Trecho selecionado —
Paro, respiro, leio de novo.  A análise dessa contradição me permite pensar que o mundo anda um tanto esquizofrênico na medida em que dissocia a ação do pensamento. Estamos num mundo onde precisamos trabalhar muito e mais para aproveitarmos alguns poucos dias de férias. Num mundo onde consumimos cada vez mais cafés descafeinados, doces lights, cervejas sem álcool, pães sem glúten, leites sem lactose. A esquizofrenia reside exatamente aí, de um lado excesso de ofertas, de outro, excesso de controle. Num mundo que inclui para excluir.

Fico pensando como vivíamos antes trabalhando menos, tomando café com cafeína, doce com açúcar, cerveja com álcool, pão com glúten e leite com lactose. Até onde me lembro, quase não víamos crianças alérgicas ao glúten ou a lactose. Tenho dúvidas se de fato não existiam as intolerâncias ou se existiam, mas ainda não tínhamos um diagnóstico para elas. De qualquer modo, desconfio que o excesso de zelo tenha produzido o excesso de fragilidades.

Desconfio que o excesso de zelo tenha produzido consumidores sensíveis que precisem de produtos específicos. Ou, ainda, que o discurso sobre as intolerâncias tenha dado visibilidade e realidade a elas. Sim, discursos produzem realidades. Do mesmo modo que produzem alérgicos, produzem espectadores preocupados com a separação de Joelma e Chimbinha. Tenho convicção de que ninguém ou quase ninguém se interessaria pela separação do casal se a mídia não fizesse disso um dramalhão. Discurso sobre o casal que se torna de interesse nacional. Discursos não são apenas discursos, mas são práticas constitutivas da realidade.

Linhas fornecidas —
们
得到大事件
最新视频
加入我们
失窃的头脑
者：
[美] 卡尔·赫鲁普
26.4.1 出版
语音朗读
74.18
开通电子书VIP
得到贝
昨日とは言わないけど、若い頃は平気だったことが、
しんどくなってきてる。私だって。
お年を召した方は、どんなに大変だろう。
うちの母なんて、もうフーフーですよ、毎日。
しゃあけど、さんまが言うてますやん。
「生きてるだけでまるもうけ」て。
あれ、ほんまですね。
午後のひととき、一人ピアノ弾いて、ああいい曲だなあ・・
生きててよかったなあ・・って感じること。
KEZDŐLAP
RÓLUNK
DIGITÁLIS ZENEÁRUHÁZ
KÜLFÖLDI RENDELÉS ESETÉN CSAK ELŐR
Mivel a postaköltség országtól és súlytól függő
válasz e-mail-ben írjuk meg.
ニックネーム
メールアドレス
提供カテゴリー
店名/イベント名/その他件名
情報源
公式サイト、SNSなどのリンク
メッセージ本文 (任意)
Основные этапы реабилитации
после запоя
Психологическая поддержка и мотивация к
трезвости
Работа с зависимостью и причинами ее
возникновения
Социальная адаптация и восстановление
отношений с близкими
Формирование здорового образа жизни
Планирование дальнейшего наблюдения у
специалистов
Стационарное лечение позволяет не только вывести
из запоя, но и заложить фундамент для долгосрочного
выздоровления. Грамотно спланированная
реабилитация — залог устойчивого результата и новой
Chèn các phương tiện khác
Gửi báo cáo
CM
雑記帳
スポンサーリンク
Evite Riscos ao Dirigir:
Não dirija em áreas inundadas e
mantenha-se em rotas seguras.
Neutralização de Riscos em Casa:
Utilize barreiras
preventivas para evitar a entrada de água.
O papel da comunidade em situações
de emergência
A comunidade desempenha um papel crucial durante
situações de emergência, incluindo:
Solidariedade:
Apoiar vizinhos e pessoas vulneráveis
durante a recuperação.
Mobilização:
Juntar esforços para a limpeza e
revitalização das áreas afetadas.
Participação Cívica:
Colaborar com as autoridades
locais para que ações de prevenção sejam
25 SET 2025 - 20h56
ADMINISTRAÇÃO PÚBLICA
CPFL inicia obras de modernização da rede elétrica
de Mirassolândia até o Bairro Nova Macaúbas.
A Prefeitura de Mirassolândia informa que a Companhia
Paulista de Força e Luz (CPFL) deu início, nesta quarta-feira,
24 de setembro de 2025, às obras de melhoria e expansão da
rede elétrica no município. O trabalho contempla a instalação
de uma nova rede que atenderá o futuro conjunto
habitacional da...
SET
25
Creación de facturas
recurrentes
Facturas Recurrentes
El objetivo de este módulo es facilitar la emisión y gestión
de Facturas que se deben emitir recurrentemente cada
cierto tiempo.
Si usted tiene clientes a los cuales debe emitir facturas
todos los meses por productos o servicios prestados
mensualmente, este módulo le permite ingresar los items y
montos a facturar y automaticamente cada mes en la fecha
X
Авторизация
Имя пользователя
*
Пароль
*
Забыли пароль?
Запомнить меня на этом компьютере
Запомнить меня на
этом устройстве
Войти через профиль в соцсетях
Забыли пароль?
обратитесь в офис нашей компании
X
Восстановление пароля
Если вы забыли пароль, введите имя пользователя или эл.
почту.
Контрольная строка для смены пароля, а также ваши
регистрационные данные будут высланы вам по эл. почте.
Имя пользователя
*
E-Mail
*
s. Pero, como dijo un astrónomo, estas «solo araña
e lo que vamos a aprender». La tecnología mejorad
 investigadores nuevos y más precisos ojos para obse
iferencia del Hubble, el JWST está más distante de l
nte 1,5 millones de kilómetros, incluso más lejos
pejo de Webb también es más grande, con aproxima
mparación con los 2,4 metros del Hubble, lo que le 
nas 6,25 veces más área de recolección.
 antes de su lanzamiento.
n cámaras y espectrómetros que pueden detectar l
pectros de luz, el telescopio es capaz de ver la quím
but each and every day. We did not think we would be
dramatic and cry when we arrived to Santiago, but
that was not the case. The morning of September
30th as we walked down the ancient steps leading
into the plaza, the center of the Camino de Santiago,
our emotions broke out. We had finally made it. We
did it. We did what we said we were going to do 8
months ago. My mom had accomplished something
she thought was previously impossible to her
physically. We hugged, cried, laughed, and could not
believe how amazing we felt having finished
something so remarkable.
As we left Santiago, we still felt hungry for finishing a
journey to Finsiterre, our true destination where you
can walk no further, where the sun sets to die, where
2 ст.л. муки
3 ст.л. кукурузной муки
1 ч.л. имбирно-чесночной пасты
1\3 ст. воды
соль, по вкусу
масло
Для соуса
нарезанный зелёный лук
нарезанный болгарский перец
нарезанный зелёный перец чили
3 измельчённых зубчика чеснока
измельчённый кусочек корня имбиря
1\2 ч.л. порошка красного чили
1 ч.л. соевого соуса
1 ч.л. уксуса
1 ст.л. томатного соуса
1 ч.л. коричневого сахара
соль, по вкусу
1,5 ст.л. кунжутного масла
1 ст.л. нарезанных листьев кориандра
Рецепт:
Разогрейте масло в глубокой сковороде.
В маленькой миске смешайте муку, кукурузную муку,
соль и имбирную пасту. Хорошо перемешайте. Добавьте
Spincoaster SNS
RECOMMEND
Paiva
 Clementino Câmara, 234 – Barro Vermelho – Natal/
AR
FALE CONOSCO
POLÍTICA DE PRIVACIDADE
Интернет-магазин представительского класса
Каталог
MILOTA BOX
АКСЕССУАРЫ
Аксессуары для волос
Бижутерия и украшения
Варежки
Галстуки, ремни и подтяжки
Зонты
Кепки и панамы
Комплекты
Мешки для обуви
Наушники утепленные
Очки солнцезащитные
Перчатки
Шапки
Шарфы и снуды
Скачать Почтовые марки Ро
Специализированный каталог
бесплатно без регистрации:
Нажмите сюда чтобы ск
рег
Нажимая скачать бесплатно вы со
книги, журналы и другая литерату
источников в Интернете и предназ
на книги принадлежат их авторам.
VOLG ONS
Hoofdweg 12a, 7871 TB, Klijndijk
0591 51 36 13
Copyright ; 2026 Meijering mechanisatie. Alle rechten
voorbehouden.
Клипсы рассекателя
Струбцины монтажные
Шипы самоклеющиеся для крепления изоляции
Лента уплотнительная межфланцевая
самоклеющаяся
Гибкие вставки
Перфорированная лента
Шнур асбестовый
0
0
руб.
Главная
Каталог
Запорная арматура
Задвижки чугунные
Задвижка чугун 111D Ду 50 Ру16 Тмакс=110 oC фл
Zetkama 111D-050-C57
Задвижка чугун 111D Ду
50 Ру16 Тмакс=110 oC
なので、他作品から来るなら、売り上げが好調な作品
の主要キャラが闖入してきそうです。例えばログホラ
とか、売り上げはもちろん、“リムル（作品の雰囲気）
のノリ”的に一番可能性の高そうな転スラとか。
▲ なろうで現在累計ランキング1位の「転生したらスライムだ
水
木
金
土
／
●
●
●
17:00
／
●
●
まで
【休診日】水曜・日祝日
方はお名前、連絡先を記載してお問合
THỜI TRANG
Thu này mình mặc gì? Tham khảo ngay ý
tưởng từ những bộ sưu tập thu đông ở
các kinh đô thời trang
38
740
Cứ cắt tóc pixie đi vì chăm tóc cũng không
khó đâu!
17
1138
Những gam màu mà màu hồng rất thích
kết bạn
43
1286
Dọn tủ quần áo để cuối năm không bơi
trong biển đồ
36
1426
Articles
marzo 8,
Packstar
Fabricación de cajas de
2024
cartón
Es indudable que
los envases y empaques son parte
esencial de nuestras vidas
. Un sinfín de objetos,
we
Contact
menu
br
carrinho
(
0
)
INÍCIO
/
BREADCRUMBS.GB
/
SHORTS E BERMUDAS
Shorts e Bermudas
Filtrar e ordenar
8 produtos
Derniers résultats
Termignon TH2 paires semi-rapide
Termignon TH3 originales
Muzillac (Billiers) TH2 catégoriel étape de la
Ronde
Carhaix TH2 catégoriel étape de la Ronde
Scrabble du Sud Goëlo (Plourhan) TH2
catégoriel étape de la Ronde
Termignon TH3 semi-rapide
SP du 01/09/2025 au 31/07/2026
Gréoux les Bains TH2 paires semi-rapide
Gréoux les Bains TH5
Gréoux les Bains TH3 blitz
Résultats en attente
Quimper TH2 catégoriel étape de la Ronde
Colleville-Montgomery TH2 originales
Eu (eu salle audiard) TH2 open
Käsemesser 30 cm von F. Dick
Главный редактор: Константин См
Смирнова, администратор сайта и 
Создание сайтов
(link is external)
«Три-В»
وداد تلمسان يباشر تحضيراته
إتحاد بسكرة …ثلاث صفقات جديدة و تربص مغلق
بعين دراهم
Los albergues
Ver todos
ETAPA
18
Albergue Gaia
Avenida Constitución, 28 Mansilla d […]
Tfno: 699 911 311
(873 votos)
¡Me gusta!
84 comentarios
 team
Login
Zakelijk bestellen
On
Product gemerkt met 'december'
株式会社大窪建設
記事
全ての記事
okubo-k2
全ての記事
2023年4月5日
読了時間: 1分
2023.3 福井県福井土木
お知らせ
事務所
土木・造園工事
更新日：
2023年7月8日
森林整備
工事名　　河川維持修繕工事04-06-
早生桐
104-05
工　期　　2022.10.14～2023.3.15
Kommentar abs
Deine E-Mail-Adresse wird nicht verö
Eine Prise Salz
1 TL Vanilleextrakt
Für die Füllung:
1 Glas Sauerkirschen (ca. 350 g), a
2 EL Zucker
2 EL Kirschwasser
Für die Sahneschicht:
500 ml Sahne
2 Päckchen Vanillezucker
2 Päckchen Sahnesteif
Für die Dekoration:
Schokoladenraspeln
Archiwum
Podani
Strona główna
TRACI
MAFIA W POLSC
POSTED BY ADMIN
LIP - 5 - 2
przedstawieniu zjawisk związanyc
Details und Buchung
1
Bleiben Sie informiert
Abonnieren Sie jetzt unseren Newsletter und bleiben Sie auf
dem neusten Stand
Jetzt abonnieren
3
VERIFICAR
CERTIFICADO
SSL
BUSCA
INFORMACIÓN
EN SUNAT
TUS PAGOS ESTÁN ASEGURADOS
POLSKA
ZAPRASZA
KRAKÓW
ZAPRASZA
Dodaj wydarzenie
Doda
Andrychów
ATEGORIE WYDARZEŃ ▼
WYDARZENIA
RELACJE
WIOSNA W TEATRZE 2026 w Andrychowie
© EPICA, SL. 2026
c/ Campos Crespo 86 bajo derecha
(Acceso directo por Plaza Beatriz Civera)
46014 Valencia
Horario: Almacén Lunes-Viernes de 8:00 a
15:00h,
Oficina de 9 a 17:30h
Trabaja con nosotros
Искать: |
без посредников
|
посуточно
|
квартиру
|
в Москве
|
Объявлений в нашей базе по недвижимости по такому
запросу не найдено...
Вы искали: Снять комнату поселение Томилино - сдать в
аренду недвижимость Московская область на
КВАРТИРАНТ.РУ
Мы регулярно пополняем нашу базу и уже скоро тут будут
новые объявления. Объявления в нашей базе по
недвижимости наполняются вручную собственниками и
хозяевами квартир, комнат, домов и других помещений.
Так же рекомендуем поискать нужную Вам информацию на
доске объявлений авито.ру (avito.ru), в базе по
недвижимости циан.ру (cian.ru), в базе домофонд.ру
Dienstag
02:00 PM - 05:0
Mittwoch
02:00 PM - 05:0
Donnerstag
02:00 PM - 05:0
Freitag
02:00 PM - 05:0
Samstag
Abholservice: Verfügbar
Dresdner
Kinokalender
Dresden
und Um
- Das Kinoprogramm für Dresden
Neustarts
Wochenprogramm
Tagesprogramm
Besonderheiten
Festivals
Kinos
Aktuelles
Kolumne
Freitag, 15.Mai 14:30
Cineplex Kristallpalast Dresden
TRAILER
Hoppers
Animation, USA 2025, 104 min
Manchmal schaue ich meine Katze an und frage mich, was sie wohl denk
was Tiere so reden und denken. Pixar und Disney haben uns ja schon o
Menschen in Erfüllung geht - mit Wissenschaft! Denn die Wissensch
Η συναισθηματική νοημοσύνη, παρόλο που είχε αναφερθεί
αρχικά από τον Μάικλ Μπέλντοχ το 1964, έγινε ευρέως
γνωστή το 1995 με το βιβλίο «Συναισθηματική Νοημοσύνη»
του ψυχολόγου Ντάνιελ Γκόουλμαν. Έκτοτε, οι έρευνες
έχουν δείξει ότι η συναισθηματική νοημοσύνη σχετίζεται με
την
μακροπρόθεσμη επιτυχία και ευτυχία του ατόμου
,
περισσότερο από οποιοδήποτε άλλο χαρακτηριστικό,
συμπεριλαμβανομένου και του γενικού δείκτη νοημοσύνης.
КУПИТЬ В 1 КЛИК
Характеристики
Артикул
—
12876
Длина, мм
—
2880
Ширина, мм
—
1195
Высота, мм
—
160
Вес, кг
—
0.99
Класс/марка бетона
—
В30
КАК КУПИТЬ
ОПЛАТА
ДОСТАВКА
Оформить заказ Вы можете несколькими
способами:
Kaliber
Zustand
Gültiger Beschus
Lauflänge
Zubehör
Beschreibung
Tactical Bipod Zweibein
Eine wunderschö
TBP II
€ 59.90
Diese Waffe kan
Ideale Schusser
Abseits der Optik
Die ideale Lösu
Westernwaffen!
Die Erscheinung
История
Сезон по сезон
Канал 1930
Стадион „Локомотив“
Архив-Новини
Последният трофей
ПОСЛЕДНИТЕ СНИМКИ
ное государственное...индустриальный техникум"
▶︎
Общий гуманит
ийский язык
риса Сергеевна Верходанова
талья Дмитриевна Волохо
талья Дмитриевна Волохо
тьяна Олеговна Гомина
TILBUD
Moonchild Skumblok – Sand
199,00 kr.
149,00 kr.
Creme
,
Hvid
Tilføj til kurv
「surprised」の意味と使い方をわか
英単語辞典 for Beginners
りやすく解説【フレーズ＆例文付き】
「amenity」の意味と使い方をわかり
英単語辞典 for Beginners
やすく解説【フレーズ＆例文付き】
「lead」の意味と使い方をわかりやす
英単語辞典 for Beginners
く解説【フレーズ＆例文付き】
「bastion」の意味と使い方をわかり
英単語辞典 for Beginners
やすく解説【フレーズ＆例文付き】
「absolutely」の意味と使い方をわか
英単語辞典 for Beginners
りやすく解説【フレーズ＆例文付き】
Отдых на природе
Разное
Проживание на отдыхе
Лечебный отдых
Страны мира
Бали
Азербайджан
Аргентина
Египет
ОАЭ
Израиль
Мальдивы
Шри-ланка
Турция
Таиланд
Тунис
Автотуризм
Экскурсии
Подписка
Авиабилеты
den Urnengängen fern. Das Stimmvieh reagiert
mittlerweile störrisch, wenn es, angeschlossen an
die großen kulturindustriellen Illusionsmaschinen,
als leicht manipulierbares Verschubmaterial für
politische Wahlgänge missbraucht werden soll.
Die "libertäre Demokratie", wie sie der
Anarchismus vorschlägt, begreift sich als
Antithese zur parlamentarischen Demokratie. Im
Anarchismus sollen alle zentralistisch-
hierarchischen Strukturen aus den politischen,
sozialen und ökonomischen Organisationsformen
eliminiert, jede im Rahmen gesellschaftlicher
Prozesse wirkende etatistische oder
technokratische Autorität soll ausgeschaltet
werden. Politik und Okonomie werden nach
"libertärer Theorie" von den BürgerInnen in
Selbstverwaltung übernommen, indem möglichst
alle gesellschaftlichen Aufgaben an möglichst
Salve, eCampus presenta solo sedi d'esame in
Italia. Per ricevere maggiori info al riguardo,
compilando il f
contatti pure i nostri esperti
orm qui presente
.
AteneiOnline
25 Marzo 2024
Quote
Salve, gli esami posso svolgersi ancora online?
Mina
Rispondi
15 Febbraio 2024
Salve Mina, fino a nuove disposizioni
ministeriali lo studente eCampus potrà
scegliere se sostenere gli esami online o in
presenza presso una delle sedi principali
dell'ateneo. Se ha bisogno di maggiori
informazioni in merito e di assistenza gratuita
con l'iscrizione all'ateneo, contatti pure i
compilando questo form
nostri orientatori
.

Conjunto de exercícios —
[A] Segundo o trecho selecionado, onde reside a esquizofrenia do mundo?
[B] Reproduza sem alterações a passagem do trecho selecionado que vai de "Fico pensando como" até "excesso de fragilidades.".
As linhas não têm nenhum papel nesta atividade.

Respostas em ordem —
[A] Reside no excesso de ofertas, de um lado, e no excesso de controle, de outro.

[B]
Fico pensando como vivíamos antes trabalhando menos, tomando café com cafeína, doce com açúcar, cerveja com álcool, pão com glúten e leite com lactose. Até onde me lembro, quase não víamos crianças alérgicas ao glúten ou a lactose. Tenho dúvidas se de fato não existiam as intolerâncias ou se existiam, mas ainda não tínhamos um diagnóstico para elas. De qualquer modo, desconfio que o excesso de zelo tenha produzido o excesso de fragilidades.